Elles doivent dire s’il y a un deuxième set de questionnaires. Je ne sais pas si elles en ont, mais normalement, il doit y en avoir parce que les risques d’accidents sont bien réels. Si elles n’en n’ont pas, c’est très grave.  Moi, j’avais déjà fait refaire des questionnaires en deux jours parce qu’en envoyant des papiers à Rodrigues, j’avais remarqué qu’une des enveloppes était déchirée. Cambridge avait envoyé les nouveaux questionnaires sur le prochain vol puisqu’il était déjà en possession d’un deuxième set de papiers.

On ne peut pas accuser l’opposition de vouloir faire de scandale. Ce n’est pas sérieux. Ce n’est pas ainsi qu’on gère. Le scandale est dans la fuite des papiers d’examens, et non pas dans les réactions de l’opposition. Cela doit servir de leçon aux autorités pour qu’elles se ressaisissent et pour qu’elles revoient les procédures et leur façon de faire.

Q : Quel regard jetez-vous sur la MES ? N’est-elle pas léthargique ?

C’est le mot juste pour la décrire. A l’époque, le CPE était un peu notre vitrine. Mais il n’existe plus de nos jours. Je ne crois pas dans la promotion automatique. J’estime qu’il faut donner la chance et les moyens à tout le monde de réussir. La promotion automatique entraîne une certaine banalisation et à un moment donné, on est rattrapé par l’échec. Le secteur de l’éducation doit être dynamique et il faut qu’il s’adapte perpétuellement aux nouvelles exigences de la société.

Q : Pensez-vous que le système éducatif est balkanisé alors qu’à un moment donné, on ambitionnait de faire du pays un ‘Education Hub’ ?

Oui, mais c’est le cas un peu partout et dans toutes nos institutions. Franchement, il y a encore un long chemin à faire concernant l’‘Education Hub’. Je voulais personnellement commencer par la correction.
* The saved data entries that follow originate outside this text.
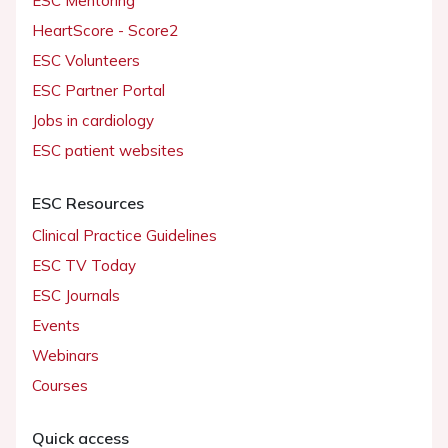
ESC Mentoring
HeartScore - Score2
ESC Volunteers
ESC Partner Portal
Jobs in cardiology
ESC patient websites
ESC Resources
Clinical Practice Guidelines
ESC TV Today
ESC Journals
Events
Webinars
Courses
Quick access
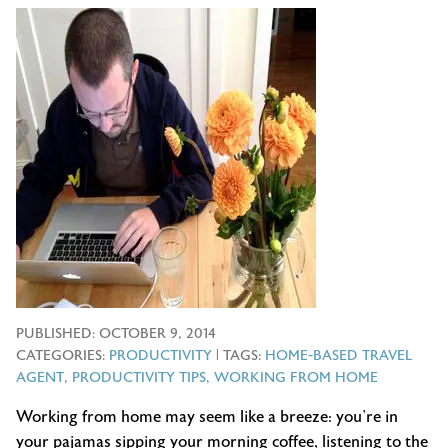
PUBLISHED:
OCTOBER 9, 2014
CATEGORIES:
PRODUCTIVITY
| TAGS:
HOME-BASED TRAVEL
AGENT
,
PRODUCTIVITY TIPS
,
WORKING FROM HOME
Working from home may seem like a breeze: you’re in
your pajamas sipping your morning coffee, listening to the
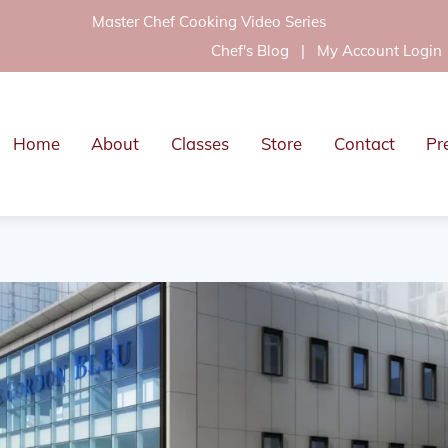
Master Chef Cooking Video Series
Chef's Blog
|
My Account Login
Home
About
Classes
Store
Contact
Pr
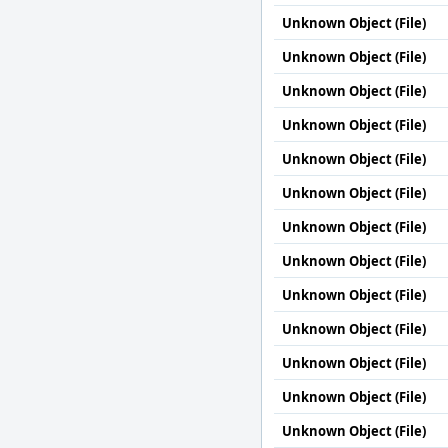
Unknown Object (File)
Unknown Object (File)
Unknown Object (File)
Unknown Object (File)
Unknown Object (File)
Unknown Object (File)
Unknown Object (File)
Unknown Object (File)
Unknown Object (File)
Unknown Object (File)
Unknown Object (File)
Unknown Object (File)
Unknown Object (File)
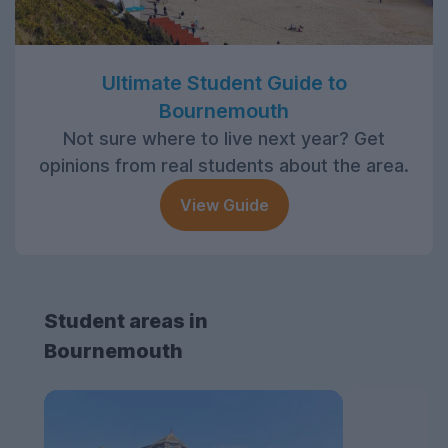
Ultimate Student Guide to
Bournemouth
Not sure where to live next year? Get
opinions from real students about the area.
View Guide
Student areas in
Bournemouth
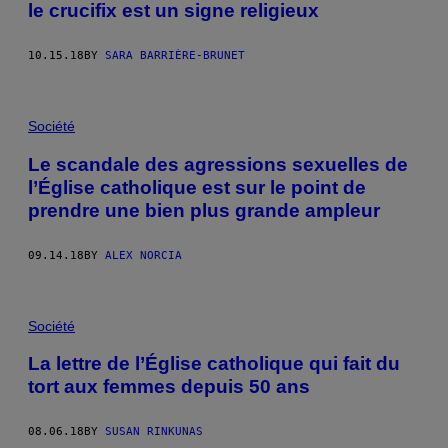
le crucifix est un signe religieux
10.15.18
BY
SARA BARRIÈRE-BRUNET
Société
Le scandale des agressions sexuelles de
l’Église catholique est sur le point de
prendre une bien plus grande ampleur
09.14.18
BY
ALEX NORCIA
Société
La lettre de l’Église catholique qui fait du
tort aux femmes depuis 50 ans
08.06.18
BY
SUSAN RINKUNAS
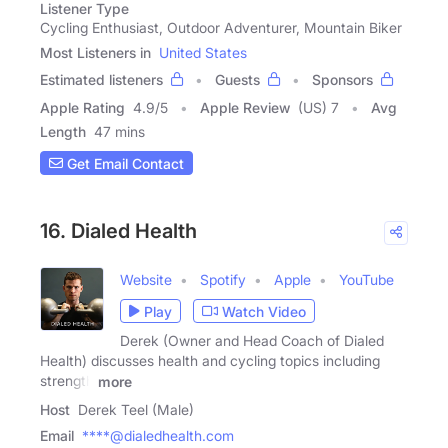
Listener Type
Cycling Enthusiast, Outdoor Adventurer, Mountain Biker
Most Listeners in
United States
Estimated listeners
Guests
Sponsors
Apple Rating
4.9
/
5
Apple Review
(US) 7
Avg
Length
47 mins
Get Email Contact
16. Dialed Health
Website
Spotify
Apple
YouTube
Play
Watch Video
Derek (Owner and Head Coach of Dialed
Health) discusses health and cycling topics including
strength
more
Host
Derek Teel (Male)
Email
****@dialedhealth.com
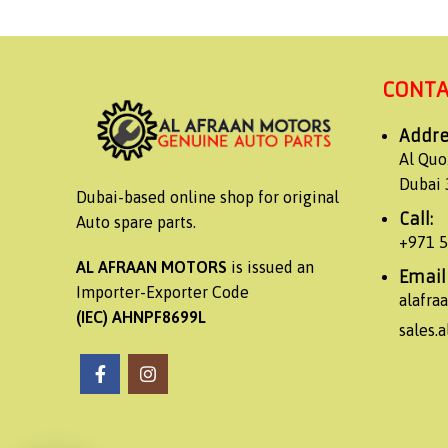
CONTA
Addre
Al Quo
Dubai 
Dubai-based online shop for original
Call:
Auto spare parts.
+971 
AL AFRAAN MOTORS
is issued an
Email
Importer-Exporter Code
alafr
(IEC) AHNPF8699L
sales.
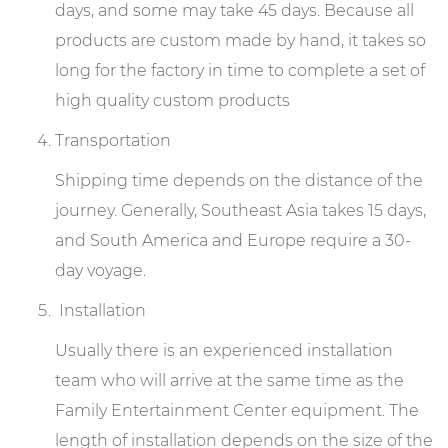
days, and some may take 45 days. Because all
products are custom made by hand, it takes so
long for the factory in time to complete a set of
high quality custom products
Transportation
Shipping time depends on the distance of the
journey. Generally, Southeast Asia takes 15 days,
and South America and Europe require a 30-
day voyage.
Installation
Usually there is an experienced installation
team who will arrive at the same time as the
Family Entertainment Center equipment. The
length of installation depends on the size of the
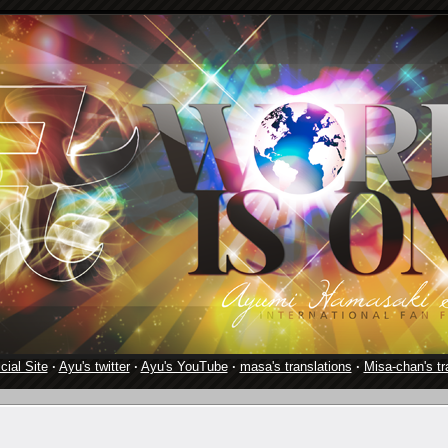
cial Site
·
Ayu's twitter
·
Ayu's YouTube
·
masa's translations
·
Misa-chan's tr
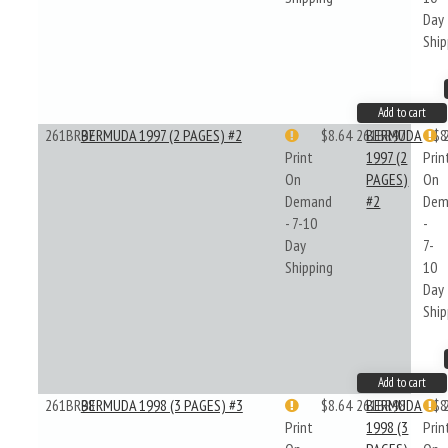
Day
Ship
Add to cart
261BR97
BERMUDA 1997 (2 PAGES) #2
$8.64
261BR97
BERMUDA
$8
Print
1997 (2
Prin
On
PAGES)
On
Demand
#2
Dem
- 7-10
-
Day
7-
Shipping
10
Day
Ship
Add to cart
261BR98
BERMUDA 1998 (3 PAGES) #3
$8.64
261BR98
BERMUDA
$8
Print
1998 (3
Prin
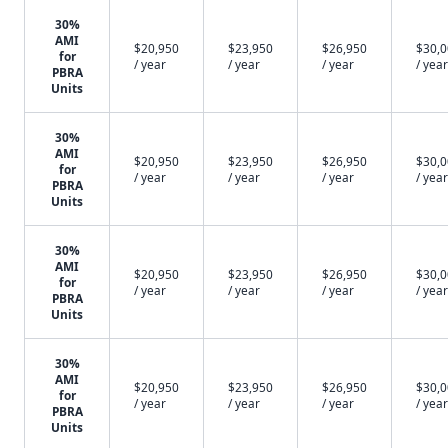
30%
AMI
$20,950
$23,950
$26,950
$30,
for
/ year
/ year
/ year
/ year
PBRA
Units
30%
AMI
$20,950
$23,950
$26,950
$30,
for
/ year
/ year
/ year
/ year
PBRA
Units
30%
AMI
$20,950
$23,950
$26,950
$30,
for
/ year
/ year
/ year
/ year
PBRA
Units
30%
AMI
$20,950
$23,950
$26,950
$30,
for
/ year
/ year
/ year
/ year
PBRA
Units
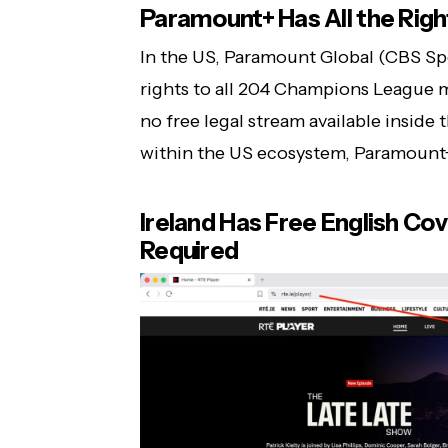
Paramount+ Has All the Rig
In the US, Paramount Global (CBS Sp
rights to all 204 Champions League m
no free legal stream available inside 
within the US ecosystem, Paramount+ 
Ireland Has Free English Co
Required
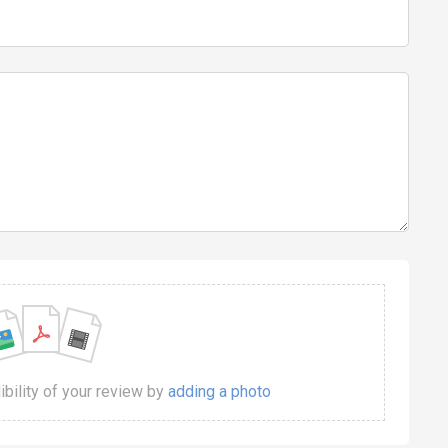
dibility of your review by
adding a photo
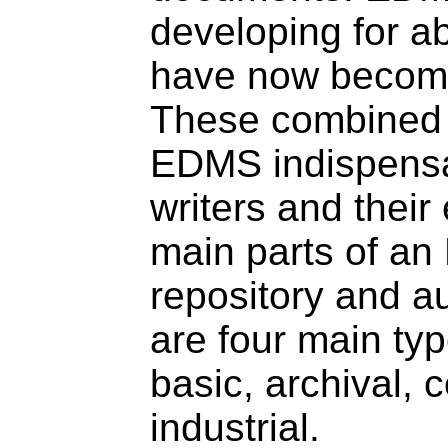
developing for a
have now become
These combined 
EDMS indispensa
writers and thei
main parts of an
repository and au
are four main ty
basic, archival,
industrial.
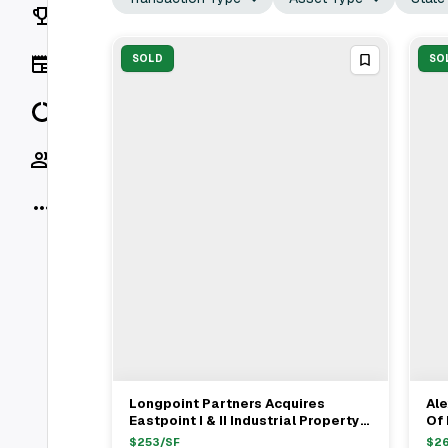
Rankings
News
SOLD
SO
Data
Socials
More
Longpoint Partners Acquires
Ale
View Full Deal
→
Eastpoint I & II Industrial Property
Of 
In Chandler For $34.65M
Pro
$
253
/SF
$
2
Nous devons tabler sur nos forces. La correction, nous savons comment la faire. [Ndlr : Il poursuit en énumérant certaines actions qu’il avait prises en tant que directeur de la MES].

Q : Que faut-il finalement faire pour réformer et redynamiser notre secteur éducatif qui concerne l’avenir de nos jeunes ?

Tout le système doit être revu. La réforme doit d’abord commencer par le HSC qui demeure l’objectif final de notre système d’éducation. Le système des lauréats doit être revu. Il n’est plus d’actualité et est très injuste. Je crois aussi dans la régionalisation. Les écoles n’ont pas besoin d’un syllabus commun. Les matières enseignées dans les écoles peuvent être diversifiées. Par exemple, une école se trouvant sur la côte dans le Nord du pays peut donner des cours sur tout ce qui touche à l’océan et à l’économie bleue. Une école dans le centre du pays peut, disons, dispenser des cours sur l’administration. Il peut y avoir une spécialité dans chaque région. Il faut aussi que les écoles aient une certaine autonomie financière et qu’elles peuvent faire des projets et des recherches.  

La Covid-19 aurait pu être l’occasion qu’il nous faut pour repenser le système éducatif et de changer notre type d’enseignement. Il faut qu’on y réfléchisse sérieusement.  Il y a un travail énorme à faire.